§ What is needed: Arrange every line of the data below as a numbered list, and leave out the blank lines.

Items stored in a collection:
──────

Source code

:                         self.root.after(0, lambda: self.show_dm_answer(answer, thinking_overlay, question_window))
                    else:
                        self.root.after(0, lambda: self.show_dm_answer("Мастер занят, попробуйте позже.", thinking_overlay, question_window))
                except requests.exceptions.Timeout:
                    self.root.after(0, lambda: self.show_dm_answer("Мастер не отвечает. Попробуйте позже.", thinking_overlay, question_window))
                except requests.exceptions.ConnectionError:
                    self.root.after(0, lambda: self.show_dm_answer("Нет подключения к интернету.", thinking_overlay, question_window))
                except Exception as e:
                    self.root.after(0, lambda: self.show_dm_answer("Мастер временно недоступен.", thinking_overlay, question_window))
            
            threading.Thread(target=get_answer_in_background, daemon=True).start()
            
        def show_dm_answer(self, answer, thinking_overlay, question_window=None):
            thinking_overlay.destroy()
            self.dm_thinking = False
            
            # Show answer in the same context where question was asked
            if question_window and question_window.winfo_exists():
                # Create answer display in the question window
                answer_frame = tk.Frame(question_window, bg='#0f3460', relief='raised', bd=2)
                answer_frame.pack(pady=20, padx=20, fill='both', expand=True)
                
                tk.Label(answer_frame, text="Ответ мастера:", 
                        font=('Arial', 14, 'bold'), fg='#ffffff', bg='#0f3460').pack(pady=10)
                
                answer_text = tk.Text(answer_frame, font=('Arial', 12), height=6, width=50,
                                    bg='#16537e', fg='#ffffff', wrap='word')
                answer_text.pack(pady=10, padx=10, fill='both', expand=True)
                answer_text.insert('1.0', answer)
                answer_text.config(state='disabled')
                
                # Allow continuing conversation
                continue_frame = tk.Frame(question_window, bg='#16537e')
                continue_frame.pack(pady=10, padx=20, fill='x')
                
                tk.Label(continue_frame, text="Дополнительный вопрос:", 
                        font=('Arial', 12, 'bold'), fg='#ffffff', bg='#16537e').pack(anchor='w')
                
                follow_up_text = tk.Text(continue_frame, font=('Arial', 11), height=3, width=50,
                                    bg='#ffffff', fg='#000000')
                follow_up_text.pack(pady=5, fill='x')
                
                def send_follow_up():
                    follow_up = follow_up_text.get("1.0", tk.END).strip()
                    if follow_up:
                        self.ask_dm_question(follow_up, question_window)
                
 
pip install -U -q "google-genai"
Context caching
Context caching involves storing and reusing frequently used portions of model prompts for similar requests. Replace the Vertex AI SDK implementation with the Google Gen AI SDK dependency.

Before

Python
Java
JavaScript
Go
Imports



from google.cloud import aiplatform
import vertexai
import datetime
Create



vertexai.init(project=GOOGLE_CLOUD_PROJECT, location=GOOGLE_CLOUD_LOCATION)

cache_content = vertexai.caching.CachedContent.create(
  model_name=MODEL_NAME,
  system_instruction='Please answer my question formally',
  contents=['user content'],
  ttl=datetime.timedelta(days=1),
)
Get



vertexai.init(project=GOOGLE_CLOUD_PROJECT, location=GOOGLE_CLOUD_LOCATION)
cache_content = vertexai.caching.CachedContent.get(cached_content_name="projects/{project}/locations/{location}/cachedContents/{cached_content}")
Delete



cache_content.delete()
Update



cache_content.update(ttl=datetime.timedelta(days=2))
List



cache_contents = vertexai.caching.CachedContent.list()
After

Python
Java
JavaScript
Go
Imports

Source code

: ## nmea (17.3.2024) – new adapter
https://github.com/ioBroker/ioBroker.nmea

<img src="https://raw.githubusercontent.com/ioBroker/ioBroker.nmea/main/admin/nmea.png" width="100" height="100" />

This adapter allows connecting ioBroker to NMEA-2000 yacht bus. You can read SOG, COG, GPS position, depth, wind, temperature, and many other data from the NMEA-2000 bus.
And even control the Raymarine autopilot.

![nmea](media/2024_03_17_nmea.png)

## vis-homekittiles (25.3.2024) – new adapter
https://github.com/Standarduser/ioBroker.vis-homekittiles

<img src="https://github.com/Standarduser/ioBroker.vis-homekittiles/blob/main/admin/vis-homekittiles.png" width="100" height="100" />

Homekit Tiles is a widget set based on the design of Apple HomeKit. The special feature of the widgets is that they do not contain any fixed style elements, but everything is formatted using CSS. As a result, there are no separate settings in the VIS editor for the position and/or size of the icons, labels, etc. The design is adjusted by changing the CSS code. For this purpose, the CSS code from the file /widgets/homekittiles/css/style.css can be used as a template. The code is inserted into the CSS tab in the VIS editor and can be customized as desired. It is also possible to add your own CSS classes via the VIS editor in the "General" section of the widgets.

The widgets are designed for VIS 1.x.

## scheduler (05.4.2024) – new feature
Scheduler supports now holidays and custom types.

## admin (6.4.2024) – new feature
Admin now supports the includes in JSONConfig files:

──────

§ Result below:
1. Source code
2. :                         self.root.after(0, lambda: self.show_dm_answer(answer, thinking_overlay, question_window))
3.                     else:
4.                         self.root.after(0, lambda: self.show_dm_answer("Мастер занят, попробуйте позже.", thinking_overlay, question_window))
5.                 except requests.exceptions.Timeout:
6.                     self.root.after(0, lambda: self.show_dm_answer("Мастер не отвечает. Попробуйте позже.", thinking_overlay, question_window))
7.                 except requests.exceptions.ConnectionError:
8.                     self.root.after(0, lambda: self.show_dm_answer("Нет подключения к интернету.", thinking_overlay, question_window))
9.                 except Exception as e:
10.                     self.root.after(0, lambda: self.show_dm_answer("Мастер временно недоступен.", thinking_overlay, question_window))
11.             threading.Thread(target=get_answer_in_background, daemon=True).start()
12.         def show_dm_answer(self, answer, thinking_overlay, question_window=None):
13.             thinking_overlay.destroy()
14.             self.dm_thinking = False
15.             # Show answer in the same context where question was asked
16.             if question_window and question_window.winfo_exists():
17.                 # Create answer display in the question window
18.                 answer_frame = tk.Frame(question_window, bg='#0f3460', relief='raised', bd=2)
19.                 answer_frame.pack(pady=20, padx=20, fill='both', expand=True)
20.                 tk.Label(answer_frame, text="Ответ мастера:", 
21.                         font=('Arial', 14, 'bold'), fg='#ffffff', bg='#0f3460').pack(pady=10)
22.                 answer_text = tk.Text(answer_frame, font=('Arial', 12), height=6, width=50,
23.                                     bg='#16537e', fg='#ffffff', wrap='word')
24.                 answer_text.pack(pady=10, padx=10, fill='both', expand=True)
25.                 answer_text.insert('1.0', answer)
26.                 answer_text.config(state='disabled')
27.                 # Allow continuing conversation
28.                 continue_frame = tk.Frame(question_window, bg='#16537e')
29.                 continue_frame.pack(pady=10, padx=20, fill='x')
30.                 tk.Label(continue_frame, text="Дополнительный вопрос:", 
31.                         font=('Arial', 12, 'bold'), fg='#ffffff', bg='#16537e').pack(anchor='w')
32.                 follow_up_text = tk.Text(continue_frame, font=('Arial', 11), height=3, width=50,
33.                                     bg='#ffffff', fg='#000000')
34.                 follow_up_text.pack(pady=5, fill='x')
35.                 def send_follow_up():
36.                     follow_up = follow_up_text.get("1.0", tk.END).strip()
37.                     if follow_up:
38.                         self.ask_dm_question(follow_up, question_window)
39. pip install -U -q "google-genai"
40. Context caching
41. Context caching involves storing and reusing frequently used portions of model prompts for similar requests. Replace the Vertex AI SDK implementation with the Google Gen AI SDK dependency.
42. Before
43. Python
44. Java
45. JavaScript
46. Go
47. Imports
48. from google.cloud import aiplatform
49. import vertexai
50. import datetime
51. Create
52. vertexai.init(project=GOOGLE_CLOUD_PROJECT, location=GOOGLE_CLOUD_LOCATION)
53. cache_content = vertexai.caching.CachedContent.create(
54.   model_name=MODEL_NAME,
55.   system_instruction='Please answer my question formally',
56.   contents=['user content'],
57.   ttl=datetime.timedelta(days=1),
58. )
59. Get
60. vertexai.init(project=GOOGLE_CLOUD_PROJECT, location=GOOGLE_CLOUD_LOCATION)
61. cache_content = vertexai.caching.CachedContent.get(cached_content_name="projects/{project}/locations/{location}/cachedContents/{cached_content}")
62. Delete
63. cache_content.delete()
64. Update
65. cache_content.update(ttl=datetime.timedelta(days=2))
66. List
67. cache_contents = vertexai.caching.CachedContent.list()
68. After
69. Python
70. Java
71. JavaScript
72. Go
73. Imports
74. Source code
75. : ## nmea (17.3.2024) – new adapter
76. https://github.com/ioBroker/ioBroker.nmea
77. <img src="https://raw.githubusercontent.com/ioBroker/ioBroker.nmea/main/admin/nmea.png" width="100" height="100" />
78. This adapter allows connecting ioBroker to NMEA-2000 yacht bus. You can read SOG, COG, GPS position, depth, wind, temperature, and many other data from the NMEA-2000 bus.
79. And even control the Raymarine autopilot.
80. ![nmea](media/2024_03_17_nmea.png)
81. ## vis-homekittiles (25.3.2024) – new adapter
82. https://github.com/Standarduser/ioBroker.vis-homekittiles
83. <img src="https://github.com/Standarduser/ioBroker.vis-homekittiles/blob/main/admin/vis-homekittiles.png" width="100" height="100" />
84. Homekit Tiles is a widget set based on the design of Apple HomeKit. The special feature of the widgets is that they do not contain any fixed style elements, but everything is formatted using CSS. As a result, there are no separate settings in the VIS editor for the position and/or size of the icons, labels, etc. The design is adjusted by changing the CSS code. For this purpose, the CSS code from the file /widgets/homekittiles/css/style.css can be used as a template. The code is inserted into the CSS tab in the VIS editor and can be customized as desired. It is also possible to add your own CSS classes via the VIS editor in the "General" section of the widgets.
85. The widgets are designed for VIS 1.x.
86. ## scheduler (05.4.2024) – new feature
87. Scheduler supports now holidays and custom types.
88. ## admin (6.4.2024) – new feature
89. Admin now supports the includes in JSONConfig files:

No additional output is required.